In most cases, you see a rheumatologist when your own physician refers you to them. Physicians refer their patients to rheumatologists when they suspect symptoms of rheumatic diseases and need to confirm a diagnosis.

If a patient complains of ongoing and persistent muscle and joint pain that does not go away after just a few days, the physician may want to confirm whether or not there is an underlying rheumatic condition. Rheumatoid arthritis can be treated most effectively if treatment begins early on in the disease course. This is why it is important to see a rheumatologist and be diagnosed as soon as possible.

Patients also see a rheumatologist for support in providing the most appropriate and effective medications for each patient’s unique condition. You’ll likely see your rheumatologists at a specialized outpatient facility or possibly directly within the hospital.

Visiting The Rheumatologist

Initially, you will work with your rheumatologist to determine the diagnosis of the condition. The rheumatologist will perform a full physical examination, ask many questions about your symptoms, and learn more about your family and medical background.

In preparing for your first visit to the rheumatologist, here are some items to collect and bring with you:

  • Past blood work results
  • Past imaging test results
  • Full list of current medication including vitamins and supplements or any over the counter medications like NSAIDs and analgesics
  • Information about medical allergies
  • Family medical history including any known cases of rheumatic or autoimmune conditions

After the initial examination, the rheumatologist may order additional testing and exams to further investigate your unique condition. Depending on what the rheumatologist finds, the further tests may include:

The results of these tests will help the rheumatologist to reach a final diagnosis of rheumatoid arthritis. After being diagnosed with rheumatoid arthritis, you will be placed on a treatment plan that addresses your unique case of rheumatoid arthritis. The treatment is also based on how far along the disease has progressed at the time of diagnosis.

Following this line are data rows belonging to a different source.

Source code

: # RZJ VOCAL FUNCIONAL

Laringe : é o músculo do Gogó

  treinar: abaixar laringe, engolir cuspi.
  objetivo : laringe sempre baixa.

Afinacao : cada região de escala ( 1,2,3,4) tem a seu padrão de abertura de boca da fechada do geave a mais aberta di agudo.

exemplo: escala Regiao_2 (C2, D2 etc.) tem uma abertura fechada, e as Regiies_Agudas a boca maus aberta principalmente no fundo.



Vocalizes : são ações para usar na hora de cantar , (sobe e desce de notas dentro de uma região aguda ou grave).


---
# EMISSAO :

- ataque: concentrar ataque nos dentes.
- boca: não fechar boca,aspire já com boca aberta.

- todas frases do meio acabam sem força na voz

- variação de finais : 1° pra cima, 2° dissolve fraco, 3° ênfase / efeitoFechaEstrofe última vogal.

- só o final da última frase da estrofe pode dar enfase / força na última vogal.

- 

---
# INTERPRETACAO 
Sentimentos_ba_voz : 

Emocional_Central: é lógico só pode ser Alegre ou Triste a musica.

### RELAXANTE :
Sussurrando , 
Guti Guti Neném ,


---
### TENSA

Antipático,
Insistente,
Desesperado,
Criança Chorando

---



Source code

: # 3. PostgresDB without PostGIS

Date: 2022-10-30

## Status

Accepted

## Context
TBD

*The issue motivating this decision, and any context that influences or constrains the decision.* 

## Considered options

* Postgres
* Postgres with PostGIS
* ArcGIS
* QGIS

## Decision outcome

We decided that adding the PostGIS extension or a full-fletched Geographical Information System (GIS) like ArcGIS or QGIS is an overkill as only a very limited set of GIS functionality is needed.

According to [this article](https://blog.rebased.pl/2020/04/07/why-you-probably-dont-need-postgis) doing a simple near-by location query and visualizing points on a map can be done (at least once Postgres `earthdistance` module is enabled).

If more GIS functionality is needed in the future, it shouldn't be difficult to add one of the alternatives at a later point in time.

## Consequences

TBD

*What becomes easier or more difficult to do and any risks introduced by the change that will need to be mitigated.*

Working With Your Rheumatologist

After your diagnosis and initial treatment plan, you will need to see your rheumatologist regularly as part of your overall treatment strategy. Rheumatologists are responsible for assessing their patients on an ongoing basis to monitor disease progress and ensure patients are responding well to medications.

As part of working with a rheumatologist, they will provide you with a personalized treatment plan that addresses your unique case of rheumatoid arthritis. This treatment plan can depend greatly on your age, sex, family background, and medical history.

Rheumatologists provide ongoing support to patients and make recommendations as to which drug types to try or switch to, therapies to pursue, and other specialists to see for more support in managing daily symptoms and staying healthy.

Ask Your Rheumatologist Questions

Rheumatoid arthritis is a serious and chronic disease that has no known cure. It’s important to understand your condition as best as possible so you can take charge of your personal health. Be sure to ask your rheumatologist lots of questions about your symptoms, you disease’s progress, as well as the medications used to treat rheumatoid arthritis. It’s important to address any concerns you may have about your overall condition and the medications you are taking.